LO Stat (LO State) is one of two bargaining structures within the Norwegian Confederation of Trade Unions (LO). LO Stat is the counterpart in negotiations over state employees' wages and conditions with the government and the employer's organisation, Spekter.

It organizes employees of (1) the Norwegian state (Government employees) or (2) of companies that are member bodies of the employers' association Spekter. It was created in 1939 under the name Statstjenestemannskartellet ('the Cartel of Public Servants'). In 1996 it was renamed to LO Stat. It was one of four cartels until 2004, when LO Industri and LO Service were abolished, leaving only LO Stat and, for municipal employees, LO Kommune.
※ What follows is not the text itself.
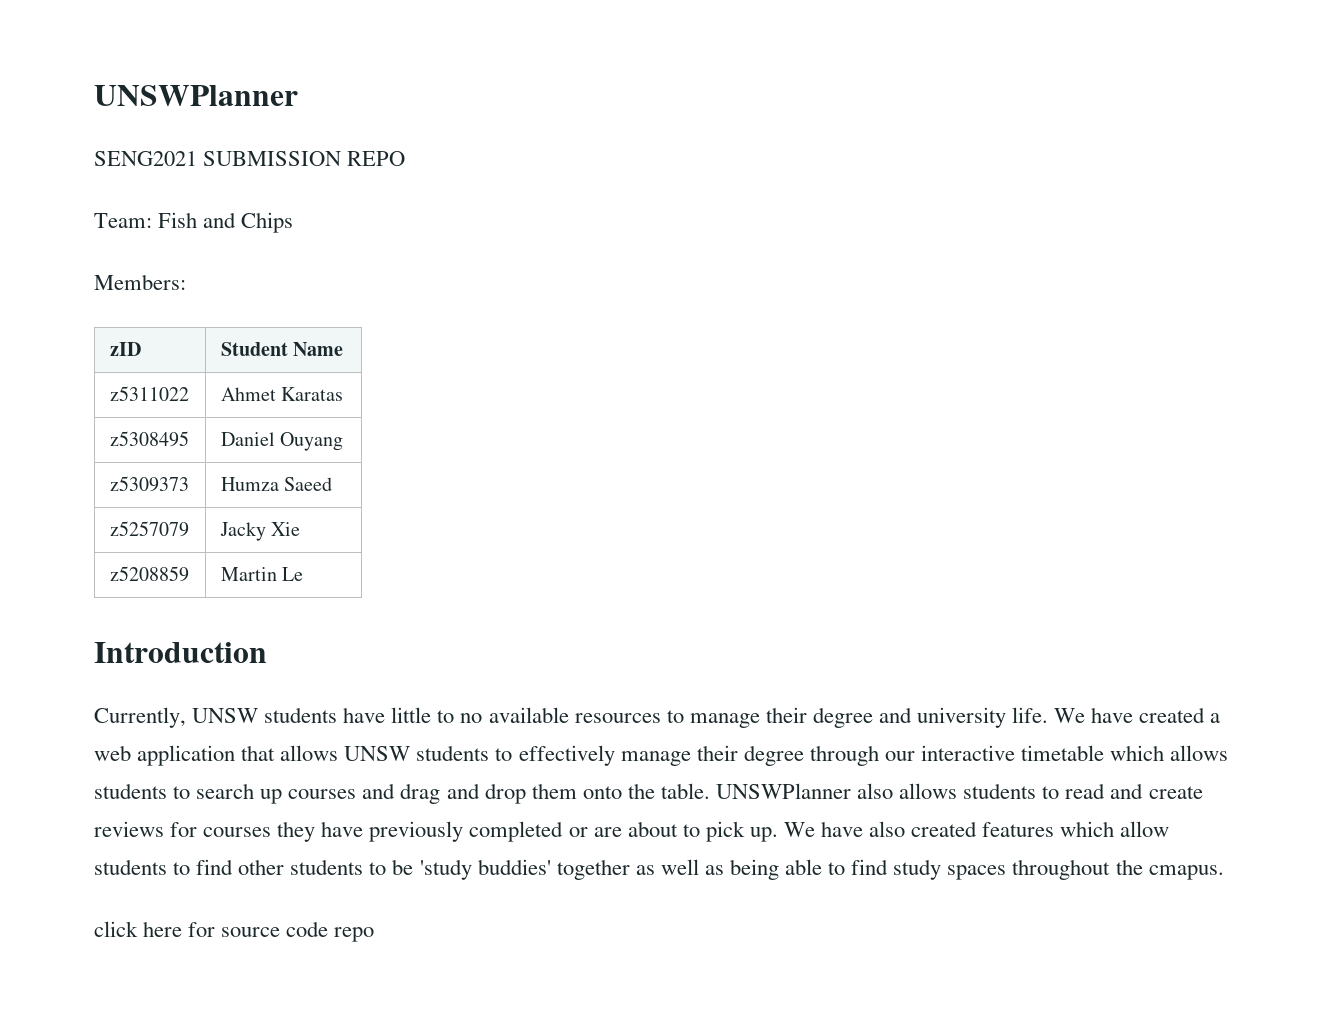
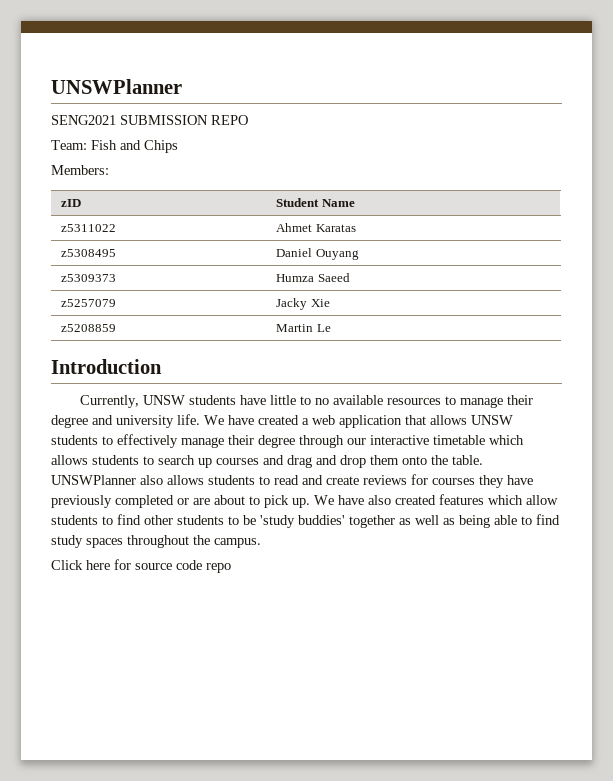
[1148,865,1224,880] [94,921,138,937] cmapus. // click -> [214,538,261,548] [51,560,83,570] campus. // Click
A former chair is Tone Rønoldtangen, unil 2016.

== Affiliated unions ==
The Electrician and IT Workers’ Union (El & IT), Norwegian Union of Municipal and General Employees, (Fagforbundet, NUMGE), Norwegian Engineers’ and Managers’ Association (Forbundet for Ledelse og Teknikk, FLT), Norwegian Union of Social Educators and Social Workers (Fellesorganisasjonen, FO), Norwegian Union of Employees in Commerce and Offices (Handel og Kontor i Norge, HK), Industri Energi, Norwegian Union of Industry and Energy Workers (IE), Norwegian Musicians’ Union (Musikernes fellesorganisasjon, NM), Norwegian Union of General Workers (Norsk Arbeidsmandsforbund , NAF), Norwegian Prison and Probation Officers’ Union (Norsk Fengsels- og Friomsorgsforbund, NFF), Norwegian Union of Railway Workers (Norsk Jernbaneforbund, NJF), National Union of Norwegian Locomotivemen (Norsk Lokomotivmannsforbund, NLF), Norwegian Union of Military Officers (Norges Offisersforbund, NOF), Norwegian Transport Workers' Union (Norsk Transportarbeiderforbund, NTF), Norwegian Civil Service Union (Norsk Tjenestemannslag, NTL), Norwegian Union of Postal and Communication Workers (POSTKOM), Norwegian Union of School Employees (Skolenes Landsforbund, SL).